While the credit market for small businesses has been steadily improving, there are still ups and downs. Small banks are approving more than 50% of business loan requests for the first time since the Great Recession, while big banks, though improving, still approve less than one in five applications. Credit unions seem to have reached their peak, according to the most recent Biz2Credit Small Business Lending Index, which tracks loan approvals on a monthly basis.

As banks remain slow in approving expansion loans and business lines of credit to cover short-term cash flow issues, alternative lenders, filled the void for entrepreneurs in need of funding to cover cash flow issues and other capital needs.
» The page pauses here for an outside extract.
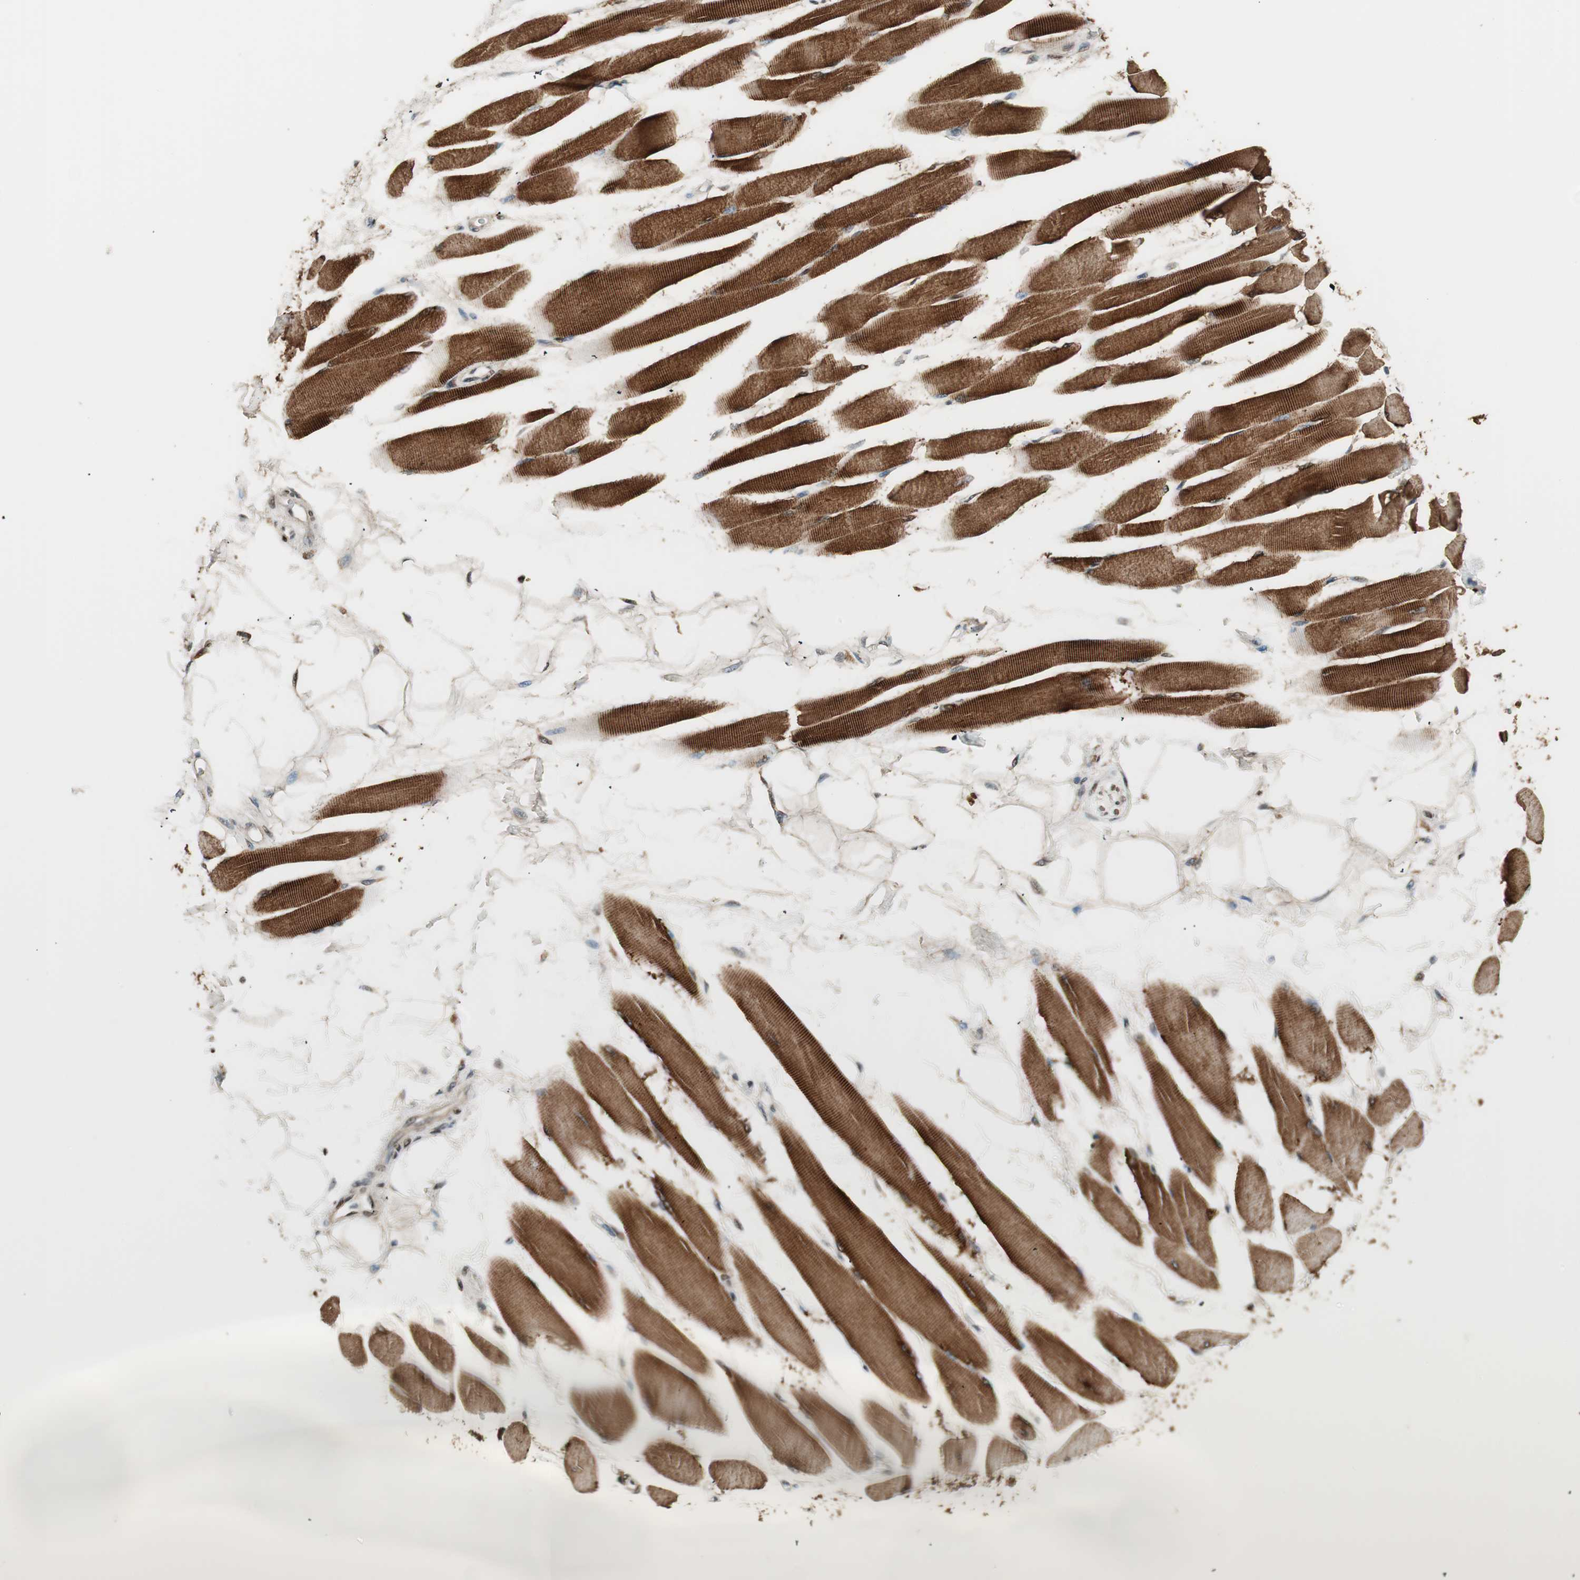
{"staining": {"intensity": "strong", "quantity": ">75%", "location": "cytoplasmic/membranous,nuclear"}, "tissue": "skeletal muscle", "cell_type": "Myocytes", "image_type": "normal", "snomed": [{"axis": "morphology", "description": "Normal tissue, NOS"}, {"axis": "topography", "description": "Skeletal muscle"}, {"axis": "topography", "description": "Peripheral nerve tissue"}], "caption": "Protein staining of unremarkable skeletal muscle reveals strong cytoplasmic/membranous,nuclear expression in about >75% of myocytes.", "gene": "BIN1", "patient": {"sex": "female", "age": 84}}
The category is filled by tech-savvy entrepreneurs who make money available quickly and efficiently to companies that often cannot secure financing from banks, which tend to be more conservative in their lending parameters.  They offer loans for as little as $5,000 and as much as to $2 million, in my experience.

Cash advance companies, accounts receivable financiers, factors, and micro lenders all have become increasingly more attractive funders for three reasons: flexibility, use of technology, and speed.


Banks essentially cut off the flow of small business credit after the financial crisis in 2008. This left the door wide open for other lenders to fill the void for small business owners in need of startup or expansion capital. Big bank lending parameters became increasingly strict. Even today it is very difficult to secure startup funding from a big bank (assets of $10 billion+), in part, because many of them want an entrepreneur to show 2-3 years of revenue in order to approve a loan. Obviously, a startup cannot provide such information.